The researchers examined the prescription of oral antibiotics and antibiotic exposure period in those with colorectal cancer and in the matched control groups.
They found a link between antibiotic use and an increased risk of colon cancer in both the early and later onset categories.
Risk of colon cancer related to antibiotic use varied between the early onset and later onset groups.
According to the study results the researchers shared, people with later onset colorectal cancer had an associated risk of 9%. The association was much higher in those with early onset colorectal cancer, with an almost 50% increased risk.
However, this risk was not associated with every type of antibiotic or every type of colorectal cancer. The researchers note that “[a]mong both age groups, most classes of antibiotic were not significantly associated with colon, rectal, or distal colon cancer.”
In the younger age group, the increased risk was related to cancer found in the first part of the large intestine and the use of quinolones and sulfonamides/trimethoprim antibiotics.
Dr. Woodworth pointed out that there could be several reasons for this and that further research will be necessary:
“It may be that the antibiotics were prescribed for symptoms from a tumor that were misattributed to an infection, that comorbid conditions, such as IBD, could have increased likelihood of getting antibiotics and tumors, or, as the authors suggest, a more direct negative effect of antimicrobials on bacterial communities that may have otherwise helped protect from development of cancer.”

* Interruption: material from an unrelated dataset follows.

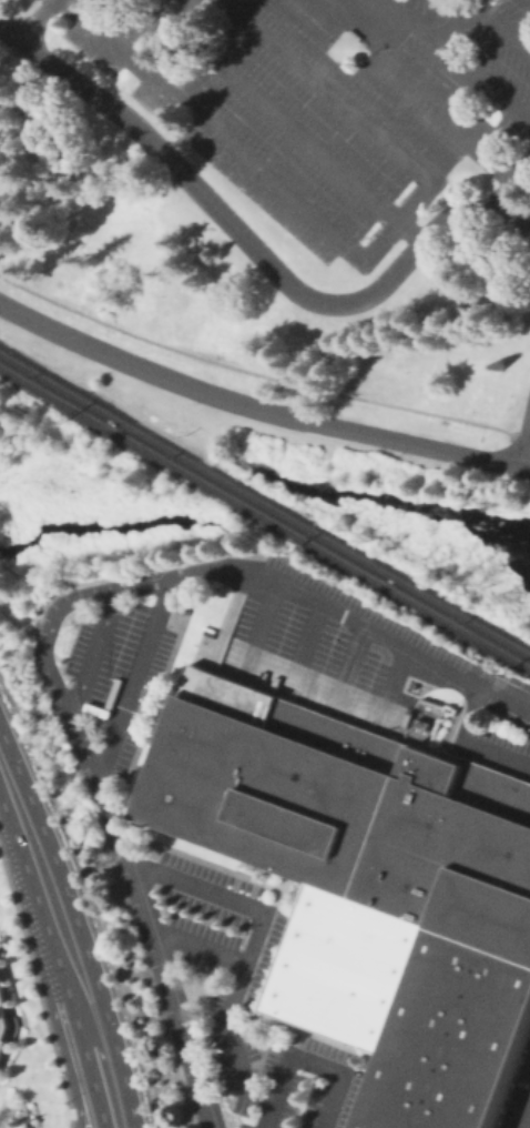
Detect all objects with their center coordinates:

“More focused research would be needed to better understand if antibiotics played a role in causing cancer or were just associated in this study,” he added.

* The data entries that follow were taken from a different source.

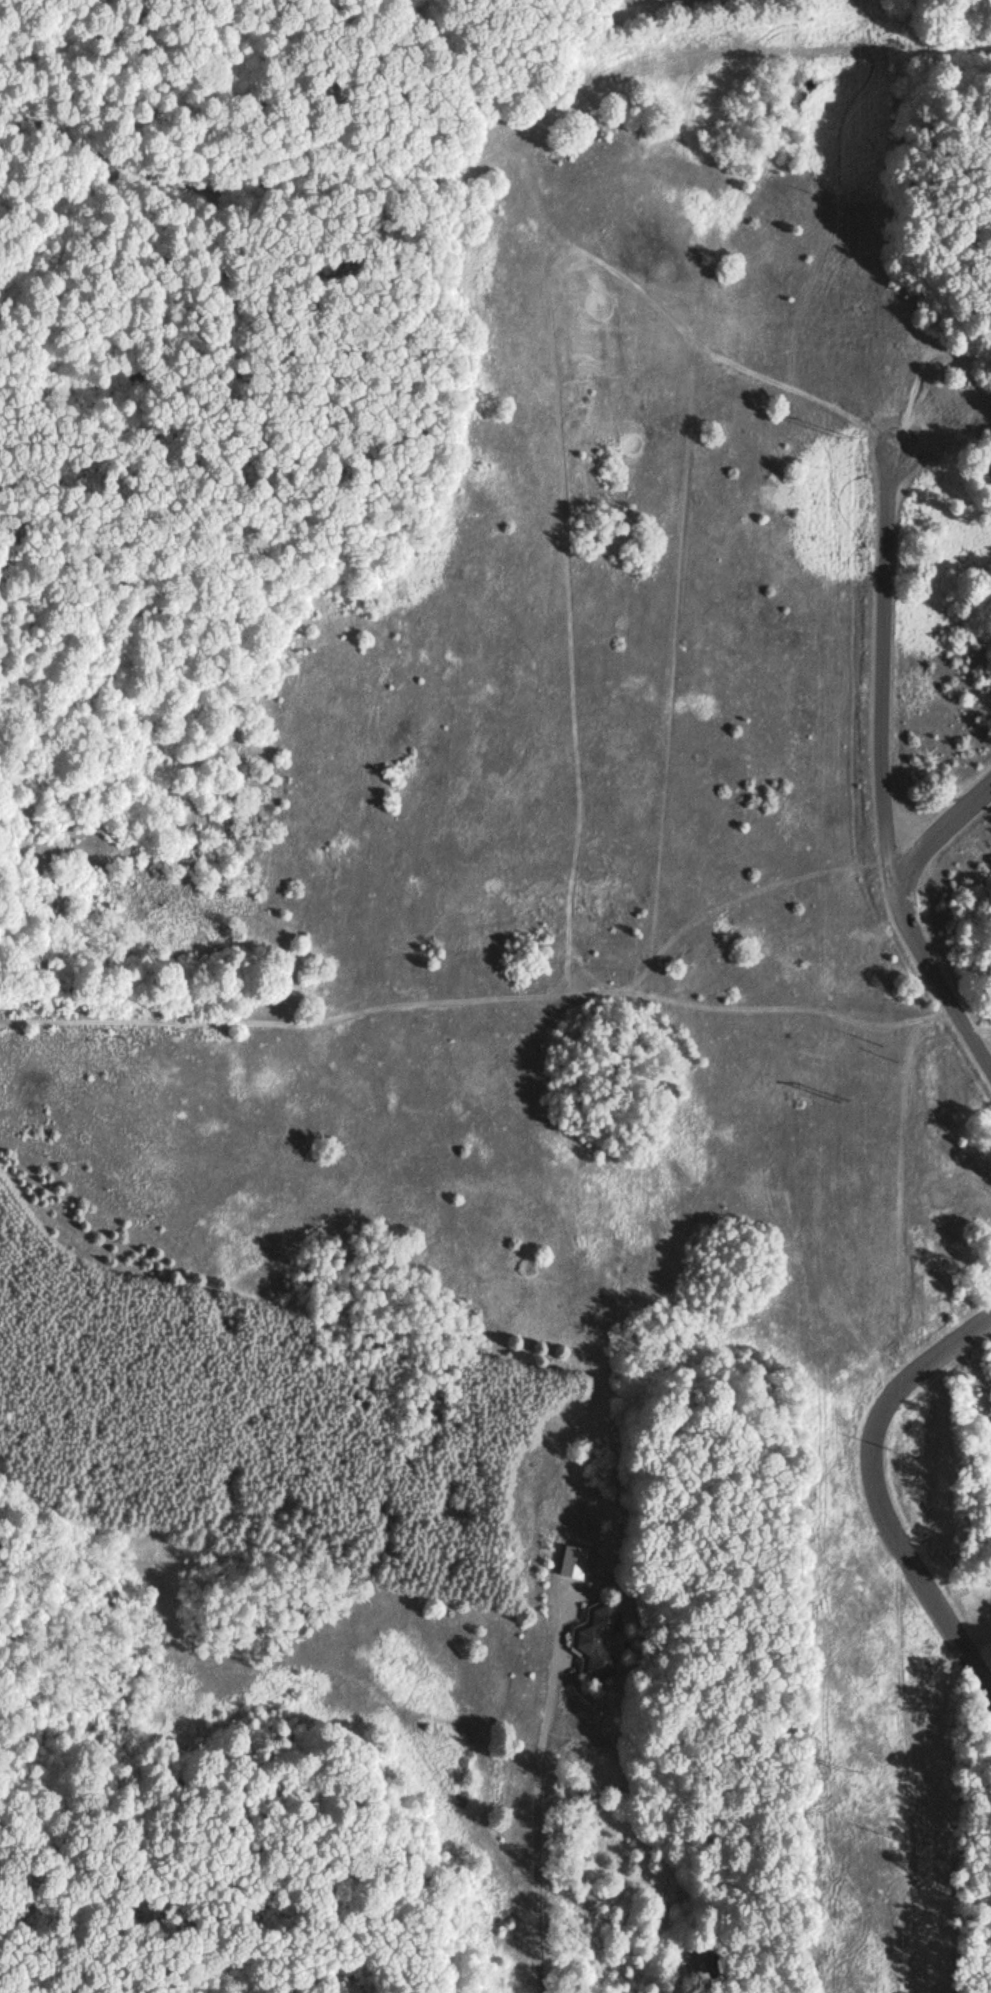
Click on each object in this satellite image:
road: (921, 50)
road: (680, 59)
road: (44, 127)
road: (308, 179)
road: (45, 199)
road: (888, 774)
road: (944, 822)
power tower: (850, 1101)
road: (875, 1489)
building: (594, 1641)
power tower: (856, 1768)
road: (543, 1782)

The study raises awareness of potential risk factors for colon cancer and promotes caution in the use of antibiotics. The study further emphasizes that younger individuals are still at risk of colon cancer.
While more research is necessary in this area, and cause cannot be proven based on the nature of the study, the authors conclude:
“Our findings suggest antibiotics may have a role in colon tumor formation across all age groups, particularly in those aged less than 50 years. It is possible that exposure to antibiotics could be contributing to the observed increases in [early onset colorectal cancer], particularly in the proximal colon.”
“If confirmed, our study will provide further reasons to reduce, where possible, frequent and unnecessary antibiotic prescribing.”